Scientific evidence also seems to suggest that the islanders didn't waste all of their resources, with radiocarbon data indicating that the island was utilized well past the point at which European travelers arrived. There is also evidence to suggest that the removal of the trees happened very gradually over the course of several hundred years.

So if over-exploitation wasn't responsible for the islanders' disappearance, then what was?

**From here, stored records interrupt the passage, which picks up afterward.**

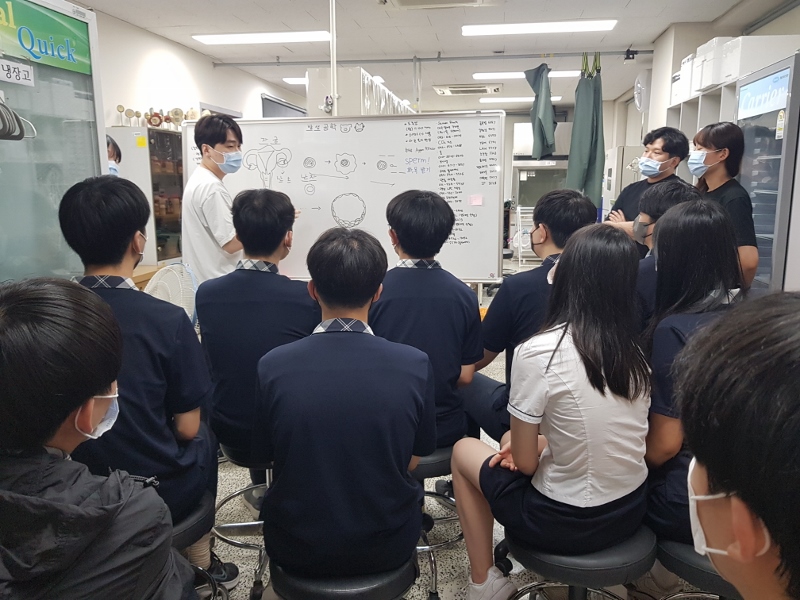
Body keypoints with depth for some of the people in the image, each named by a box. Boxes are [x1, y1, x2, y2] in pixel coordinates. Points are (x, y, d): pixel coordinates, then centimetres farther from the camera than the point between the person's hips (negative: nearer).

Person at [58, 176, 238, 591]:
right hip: (159, 494, -3)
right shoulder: (167, 320, -24)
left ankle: (198, 564, 42)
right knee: (203, 438, 27)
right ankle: (199, 565, 37)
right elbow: (187, 428, -15)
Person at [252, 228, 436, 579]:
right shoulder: (416, 365, -18)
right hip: (387, 550, 0)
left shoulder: (272, 366, -19)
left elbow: (264, 456, -2)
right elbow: (413, 460, -3)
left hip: (296, 552, 1)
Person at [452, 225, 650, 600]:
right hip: (630, 510, 7)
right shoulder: (634, 351, -3)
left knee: (465, 450, 18)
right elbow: (589, 432, 7)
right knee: (511, 440, 26)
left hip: (567, 522, -6)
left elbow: (524, 462, -15)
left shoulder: (537, 352, -24)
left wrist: (520, 447, 6)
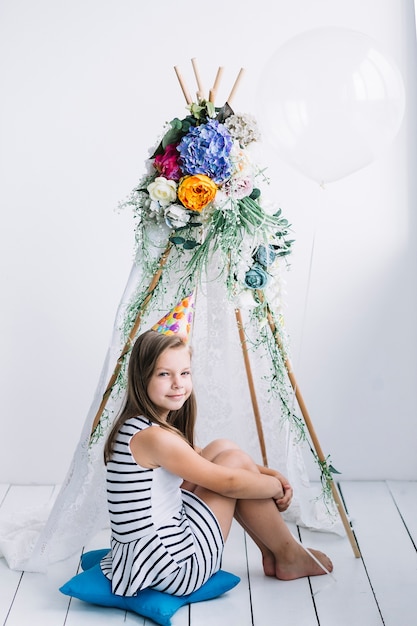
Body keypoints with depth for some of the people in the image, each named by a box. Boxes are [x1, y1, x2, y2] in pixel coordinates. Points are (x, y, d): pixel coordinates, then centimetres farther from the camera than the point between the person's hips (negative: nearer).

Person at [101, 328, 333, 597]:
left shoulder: (137, 428, 7)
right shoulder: (153, 436, -23)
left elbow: (200, 460, 16)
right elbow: (229, 483, -17)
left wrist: (268, 473, 6)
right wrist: (278, 486, 2)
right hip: (177, 567, -9)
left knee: (222, 449, 10)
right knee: (234, 459, -4)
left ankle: (271, 554, 20)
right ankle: (289, 556, 15)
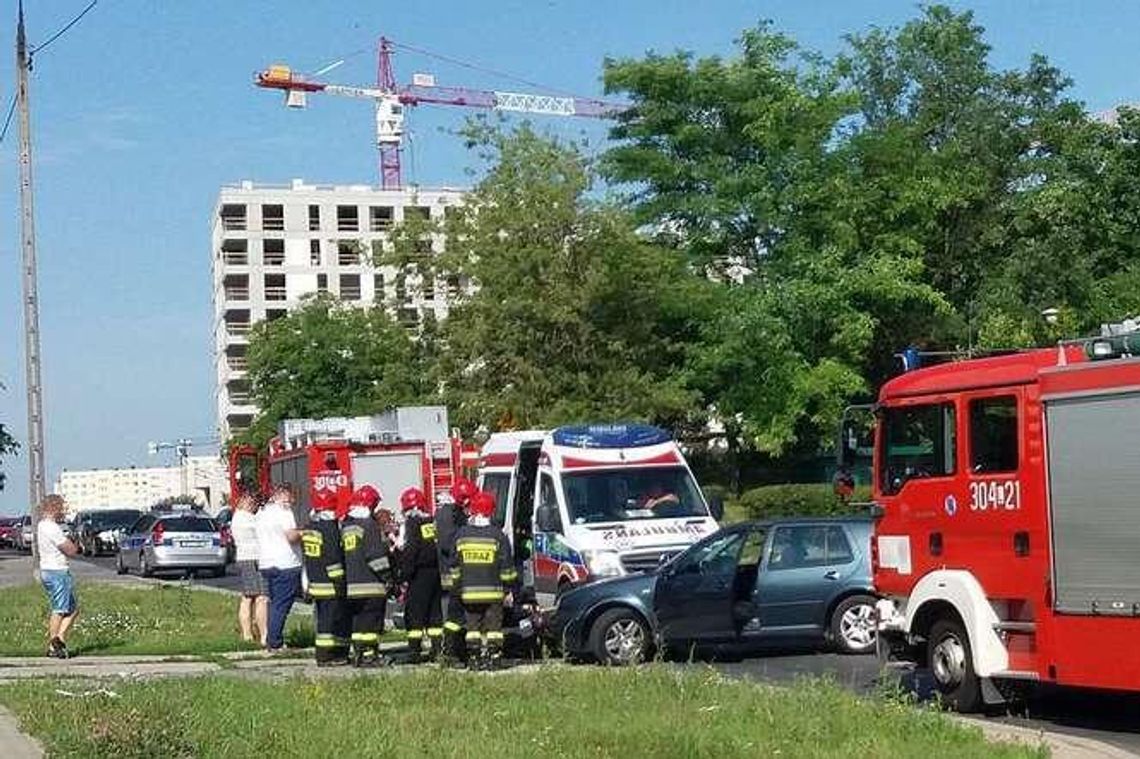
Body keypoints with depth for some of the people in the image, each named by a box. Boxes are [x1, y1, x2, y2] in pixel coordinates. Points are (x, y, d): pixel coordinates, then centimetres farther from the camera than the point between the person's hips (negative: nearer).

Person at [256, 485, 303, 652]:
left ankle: (271, 641, 16)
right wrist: (302, 533, 0)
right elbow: (291, 536, -19)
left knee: (274, 603, 16)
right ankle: (274, 643, -8)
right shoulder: (283, 510, -10)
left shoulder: (262, 512, 15)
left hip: (265, 564, 8)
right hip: (286, 565, -8)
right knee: (281, 605, -5)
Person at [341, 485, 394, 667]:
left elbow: (342, 553, 19)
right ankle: (368, 654, -6)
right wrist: (388, 577, -9)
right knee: (371, 618, -4)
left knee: (358, 618, 12)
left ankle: (358, 652, 14)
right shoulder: (369, 525, -11)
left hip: (351, 584, 8)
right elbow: (377, 555, -15)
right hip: (371, 584, -8)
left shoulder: (346, 526, 13)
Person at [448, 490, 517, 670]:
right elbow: (506, 566, -3)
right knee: (493, 627, 2)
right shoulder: (497, 535, -5)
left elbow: (454, 566, 8)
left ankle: (474, 660, 8)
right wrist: (508, 589, 5)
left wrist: (456, 588, 16)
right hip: (493, 591, -2)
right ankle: (493, 660, -1)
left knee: (472, 627, 9)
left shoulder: (461, 534, 3)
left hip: (469, 591, 2)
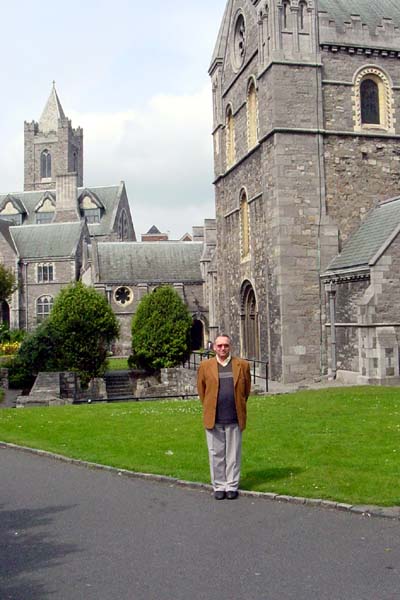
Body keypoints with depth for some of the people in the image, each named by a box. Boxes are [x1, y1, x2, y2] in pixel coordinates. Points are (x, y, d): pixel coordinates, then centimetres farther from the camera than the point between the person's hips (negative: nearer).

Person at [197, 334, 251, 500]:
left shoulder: (242, 365, 4)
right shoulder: (205, 366, 3)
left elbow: (246, 389, 13)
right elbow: (201, 390, 12)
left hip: (234, 419, 0)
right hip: (213, 419, 0)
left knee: (233, 455, 7)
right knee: (216, 454, 6)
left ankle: (232, 486, 17)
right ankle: (219, 486, 17)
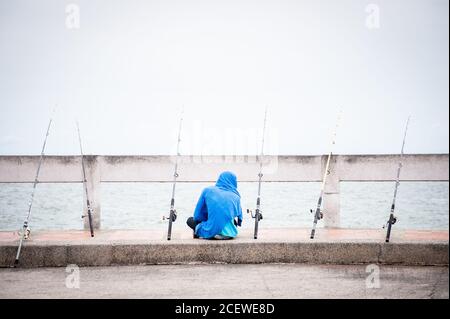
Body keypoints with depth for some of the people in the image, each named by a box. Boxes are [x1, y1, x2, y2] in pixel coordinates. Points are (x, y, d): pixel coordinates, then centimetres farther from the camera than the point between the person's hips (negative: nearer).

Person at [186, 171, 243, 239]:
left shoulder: (208, 190, 5)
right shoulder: (236, 196, 9)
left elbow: (197, 215, 7)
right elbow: (239, 216, 14)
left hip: (212, 232, -1)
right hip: (230, 233, 1)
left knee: (190, 220, 23)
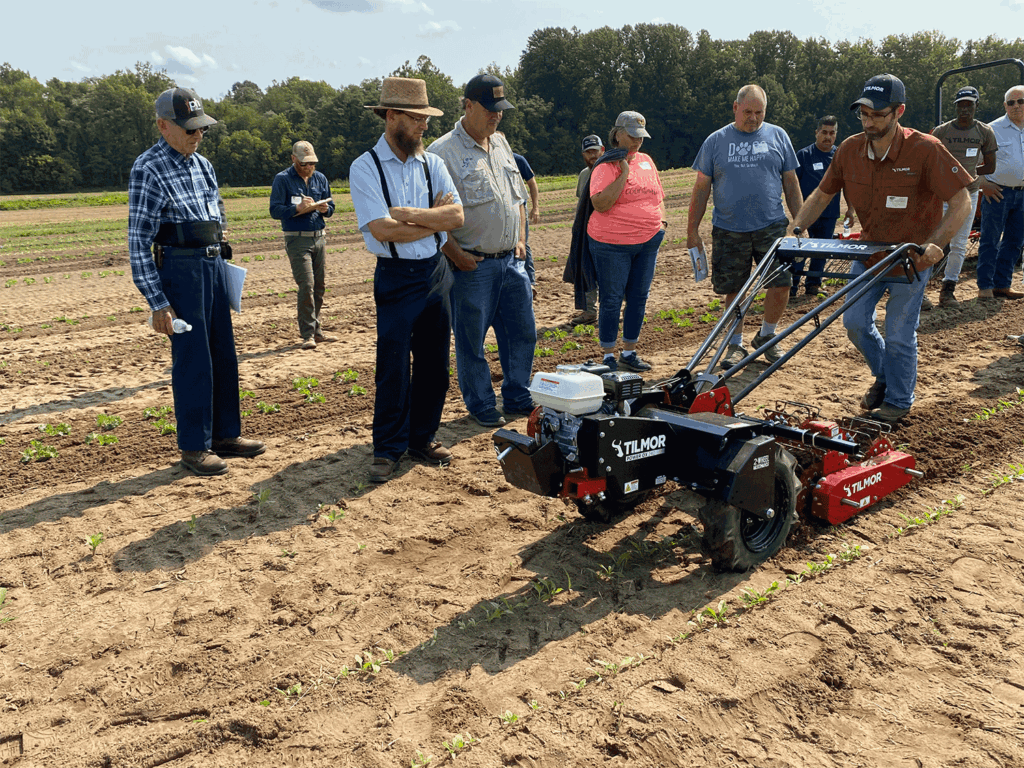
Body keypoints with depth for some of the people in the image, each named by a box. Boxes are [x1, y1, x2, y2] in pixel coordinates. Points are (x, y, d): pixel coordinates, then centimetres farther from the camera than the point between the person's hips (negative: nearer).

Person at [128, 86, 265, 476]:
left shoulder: (203, 165, 13)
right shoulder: (148, 169, -10)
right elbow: (138, 241, -12)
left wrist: (223, 271, 18)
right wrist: (157, 302, -16)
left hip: (214, 263, 8)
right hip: (180, 266, -7)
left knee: (224, 355, 11)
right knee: (192, 359, -4)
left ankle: (225, 435, 23)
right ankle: (194, 447, 8)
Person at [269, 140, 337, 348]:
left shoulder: (320, 178, 15)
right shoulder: (282, 179, -1)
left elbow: (330, 207, 17)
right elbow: (275, 210, -8)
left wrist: (325, 209, -6)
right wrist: (297, 208, -22)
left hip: (319, 237, 5)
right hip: (297, 239, -5)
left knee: (320, 285, 7)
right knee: (306, 286, -12)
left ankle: (316, 330, 17)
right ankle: (308, 334, -7)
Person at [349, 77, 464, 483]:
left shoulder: (432, 163, 8)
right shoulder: (365, 168, -6)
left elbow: (457, 215, -4)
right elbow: (382, 230, -17)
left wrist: (409, 214, -15)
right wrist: (434, 219, -7)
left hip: (436, 272, 5)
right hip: (395, 278, -5)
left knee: (434, 362, 9)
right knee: (393, 367, -2)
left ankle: (422, 438, 25)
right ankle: (388, 449, 13)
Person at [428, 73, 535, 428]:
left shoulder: (501, 144, 13)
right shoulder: (444, 151, -11)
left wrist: (521, 239, 11)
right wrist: (457, 255, -17)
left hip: (511, 260, 7)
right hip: (473, 265, -7)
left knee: (522, 333, 14)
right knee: (471, 340, 4)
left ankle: (518, 398, 30)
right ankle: (481, 405, 20)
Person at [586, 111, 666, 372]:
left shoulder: (646, 161, 13)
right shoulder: (606, 166, -8)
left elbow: (659, 196, 24)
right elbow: (600, 203, -21)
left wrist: (662, 220, 11)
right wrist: (624, 173, -20)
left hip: (648, 242, 7)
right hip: (613, 243, -6)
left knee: (638, 298, 10)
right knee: (612, 300, -1)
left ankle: (629, 353, 21)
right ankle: (608, 357, 8)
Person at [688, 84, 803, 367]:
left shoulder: (778, 136, 9)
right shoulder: (716, 141, 5)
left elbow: (791, 183, 12)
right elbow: (701, 188, 6)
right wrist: (692, 230, 2)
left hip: (772, 226, 1)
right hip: (728, 231, 0)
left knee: (781, 284, -6)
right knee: (734, 290, 5)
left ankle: (766, 336, 18)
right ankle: (736, 344, 21)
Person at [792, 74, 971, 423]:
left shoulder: (925, 149, -22)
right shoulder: (850, 149, -9)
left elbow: (961, 201, -20)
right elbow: (821, 195, 3)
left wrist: (935, 243, -33)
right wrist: (797, 229, -11)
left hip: (912, 256, -5)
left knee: (899, 334, 3)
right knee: (854, 321, 8)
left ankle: (898, 400, 24)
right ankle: (884, 375, 36)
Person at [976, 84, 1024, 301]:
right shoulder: (993, 129, -5)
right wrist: (982, 184, -10)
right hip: (997, 192, -5)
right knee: (990, 240, -4)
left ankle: (1002, 284, 17)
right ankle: (985, 286, 3)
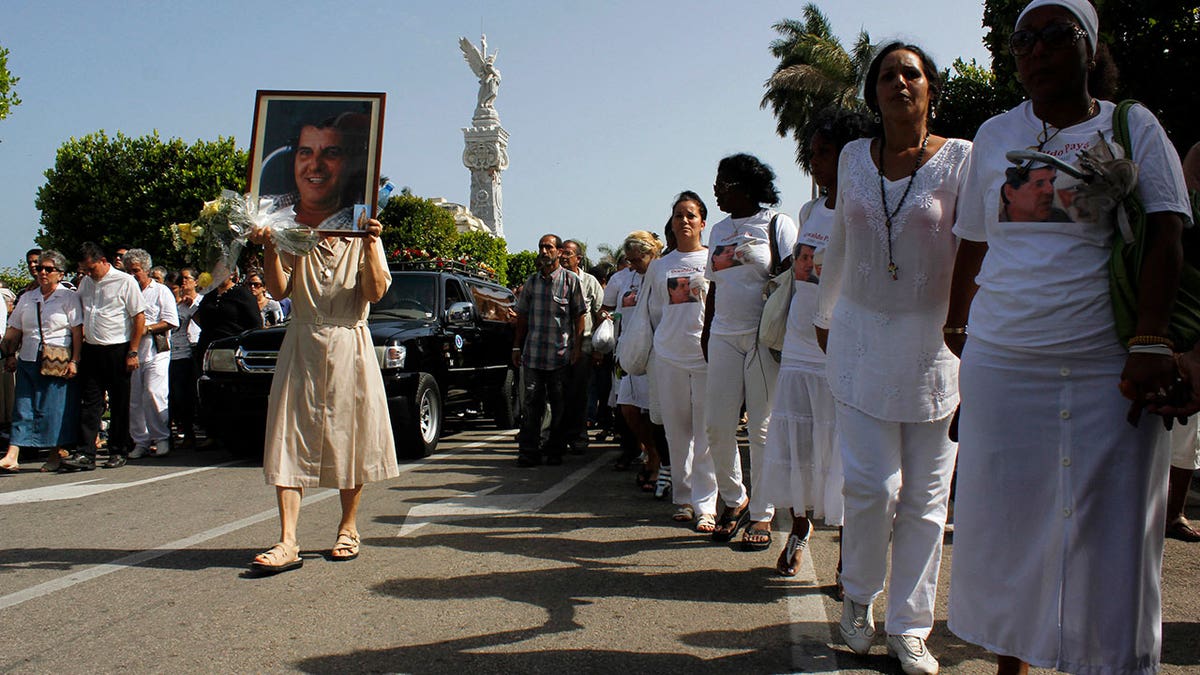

Sources: http://www.unexplained-mysteries.com/news/261333/easter-island-collapse-theory-questioned
http://www.cosmosmagazine.com/features/collapse-easter-island-theory/


peace...
skywizard

ghostrider
25th January 2014, 03:48
global war 40,000 years ago , only three thousand humans on the entire earth survived , while a few scientist escaped to Beta Centauri , the global war destroyed everything ... something the historians don't want to admit , that people on earth had spaceships 40,000 years ago ...and they had nuclear power , and knowledge of the stars and the cosmos ...

Tesla_WTC_Solution
25th January 2014, 05:02
It is possible that something landed on the islands, but not what we think of readily -- a microbial invader!
There are many undocumented voyages and flights that have taken place (by flight I mean fleeing an area that is politically collapsing) over the years,
which leaves the possibility of foreigners bringing disease by ship (read about diseases carried by pigs and rats!), insects bringing disease via warm winds/storms, or even objects from space surviving entry and successfully transmitting a fatal prion (or worse!) to the native populace... after all, a prion can survive a very long time and under extreme heat or cold.

There could be any number of reasons, but very often indigenous peoples are wiped out by warlike nomadic groups, diseases carried by foreigners (likes whites gave smallpox to everyone), or foreign animals wiping out their ecosystem.

When you are dealing with an island, almost anything is possible, including suffocation due to volcanic processes.

Modern science is a joke if you think about it!!

Thanks for bringing this to our attention!